About 532,000 homes and businesses remained without power in the US South-east on Tuesday, down from the peak of around 2.2 million on Sunday morning when the storm was still battering the Carolina coasts.

WORST FLOODING SINCE FLOYD

Matthew dumped more than 30cm of rain in areas of North Carolina already soaked from heavy September rainfall. It has triggered the worst flooding in the state since Hurricane Floyd in September 1999, the National Weather Service said.

That storm caused devastating floods in North Carolina, resulting in 35 deaths, 7,000 destroyed homes and more than US$3 billion (S$4.1 billion) in damages in the state.

In Matthew's wake, officials are monitoring a number of overtopped or breaching dams in addition to the threat of inland river flooding, the governor's office said.
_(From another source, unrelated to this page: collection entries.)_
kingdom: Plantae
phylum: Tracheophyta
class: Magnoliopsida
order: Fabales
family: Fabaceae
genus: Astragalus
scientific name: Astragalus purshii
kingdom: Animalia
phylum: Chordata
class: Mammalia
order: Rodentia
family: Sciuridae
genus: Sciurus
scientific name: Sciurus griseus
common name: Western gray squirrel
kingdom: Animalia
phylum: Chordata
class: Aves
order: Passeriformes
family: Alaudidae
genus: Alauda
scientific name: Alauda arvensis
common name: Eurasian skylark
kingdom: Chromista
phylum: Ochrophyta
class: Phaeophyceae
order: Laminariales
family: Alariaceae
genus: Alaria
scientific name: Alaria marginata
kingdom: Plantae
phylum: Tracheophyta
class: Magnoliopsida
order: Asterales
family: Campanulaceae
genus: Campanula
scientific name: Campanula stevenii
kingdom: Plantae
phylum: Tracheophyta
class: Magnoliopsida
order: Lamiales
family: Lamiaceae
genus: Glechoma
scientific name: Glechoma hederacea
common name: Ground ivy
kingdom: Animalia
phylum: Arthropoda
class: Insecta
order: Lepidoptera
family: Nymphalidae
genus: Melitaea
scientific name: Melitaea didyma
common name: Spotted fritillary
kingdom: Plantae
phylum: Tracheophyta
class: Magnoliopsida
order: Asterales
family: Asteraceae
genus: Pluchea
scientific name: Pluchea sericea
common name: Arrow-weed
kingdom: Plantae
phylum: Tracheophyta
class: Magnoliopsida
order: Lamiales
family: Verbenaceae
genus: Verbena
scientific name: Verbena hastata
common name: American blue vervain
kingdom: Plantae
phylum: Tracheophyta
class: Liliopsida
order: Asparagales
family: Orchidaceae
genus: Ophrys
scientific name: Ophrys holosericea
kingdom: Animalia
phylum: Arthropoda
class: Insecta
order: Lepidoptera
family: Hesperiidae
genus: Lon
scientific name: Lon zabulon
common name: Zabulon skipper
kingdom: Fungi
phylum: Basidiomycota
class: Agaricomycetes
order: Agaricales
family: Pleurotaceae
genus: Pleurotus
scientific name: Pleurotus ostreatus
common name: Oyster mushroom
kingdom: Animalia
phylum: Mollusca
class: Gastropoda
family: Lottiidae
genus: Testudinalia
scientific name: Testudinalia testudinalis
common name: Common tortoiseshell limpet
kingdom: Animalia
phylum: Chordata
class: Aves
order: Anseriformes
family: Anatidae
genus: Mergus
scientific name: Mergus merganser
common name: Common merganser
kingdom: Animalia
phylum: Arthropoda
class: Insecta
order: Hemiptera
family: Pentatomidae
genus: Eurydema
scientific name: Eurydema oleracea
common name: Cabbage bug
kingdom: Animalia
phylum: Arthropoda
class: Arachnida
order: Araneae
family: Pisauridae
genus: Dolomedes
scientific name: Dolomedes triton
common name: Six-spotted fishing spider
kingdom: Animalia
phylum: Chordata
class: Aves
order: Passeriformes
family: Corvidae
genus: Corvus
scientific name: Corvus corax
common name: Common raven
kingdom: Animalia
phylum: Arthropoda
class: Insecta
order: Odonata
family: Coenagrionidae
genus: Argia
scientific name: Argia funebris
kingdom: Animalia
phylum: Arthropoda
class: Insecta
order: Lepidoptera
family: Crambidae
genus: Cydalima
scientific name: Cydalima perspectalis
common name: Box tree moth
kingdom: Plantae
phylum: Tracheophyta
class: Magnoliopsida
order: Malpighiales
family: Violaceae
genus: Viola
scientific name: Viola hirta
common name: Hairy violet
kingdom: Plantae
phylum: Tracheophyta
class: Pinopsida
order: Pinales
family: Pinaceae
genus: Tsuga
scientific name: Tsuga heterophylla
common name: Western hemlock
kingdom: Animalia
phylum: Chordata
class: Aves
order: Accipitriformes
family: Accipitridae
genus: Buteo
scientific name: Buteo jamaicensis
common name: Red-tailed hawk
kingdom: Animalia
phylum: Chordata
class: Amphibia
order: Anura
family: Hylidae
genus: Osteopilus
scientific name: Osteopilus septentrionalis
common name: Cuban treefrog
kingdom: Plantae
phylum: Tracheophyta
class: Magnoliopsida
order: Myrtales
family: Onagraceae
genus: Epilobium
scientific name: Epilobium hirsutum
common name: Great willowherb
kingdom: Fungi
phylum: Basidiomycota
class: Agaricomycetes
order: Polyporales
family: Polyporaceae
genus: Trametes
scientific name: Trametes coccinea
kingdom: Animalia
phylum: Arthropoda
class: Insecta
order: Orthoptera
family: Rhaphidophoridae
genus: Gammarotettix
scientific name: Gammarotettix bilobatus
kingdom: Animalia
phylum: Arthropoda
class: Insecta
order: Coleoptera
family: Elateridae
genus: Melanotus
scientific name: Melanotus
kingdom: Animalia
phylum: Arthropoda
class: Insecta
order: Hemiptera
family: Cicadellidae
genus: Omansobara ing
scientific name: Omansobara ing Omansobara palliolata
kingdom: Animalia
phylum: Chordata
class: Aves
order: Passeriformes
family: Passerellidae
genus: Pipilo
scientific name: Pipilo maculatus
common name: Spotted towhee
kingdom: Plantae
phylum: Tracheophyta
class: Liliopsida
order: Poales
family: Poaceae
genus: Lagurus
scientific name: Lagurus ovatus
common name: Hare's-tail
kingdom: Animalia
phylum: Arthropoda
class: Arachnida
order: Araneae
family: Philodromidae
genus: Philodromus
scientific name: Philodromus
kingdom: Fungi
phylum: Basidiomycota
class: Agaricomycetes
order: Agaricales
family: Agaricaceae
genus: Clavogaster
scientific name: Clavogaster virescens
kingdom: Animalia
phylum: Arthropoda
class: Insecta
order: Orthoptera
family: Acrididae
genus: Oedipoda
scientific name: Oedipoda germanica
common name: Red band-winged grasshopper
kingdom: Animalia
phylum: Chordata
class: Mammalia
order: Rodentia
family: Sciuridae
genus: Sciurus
Concerns about a potential breach of the Woodlake Dam, which led to overnight evacuations in the central North Carolina town of Spring Lake, had eased by Tuesday afternoon after it was reinforced with 700 sandbags.

Mr McCrory warned that the Tar River was expected to crest in Greenville, where a mandatory evacuation order is already in place.

And officials remain concerned about Kinston, where significant flooding was already occurring from the Neuse River, which is expected to crest at about 8m on Saturday, just shy of the Floyd record.

Retired construction worker Wesley Turner, 71, said he fled his home near Kinston with his dogs on Friday after his power went out and the water quickly rose to about chest deep.

After several nights in a shelter, he did not know on Tuesday whether he had anything to return to. "I can't get to my house because it is under water," Mr Turner said.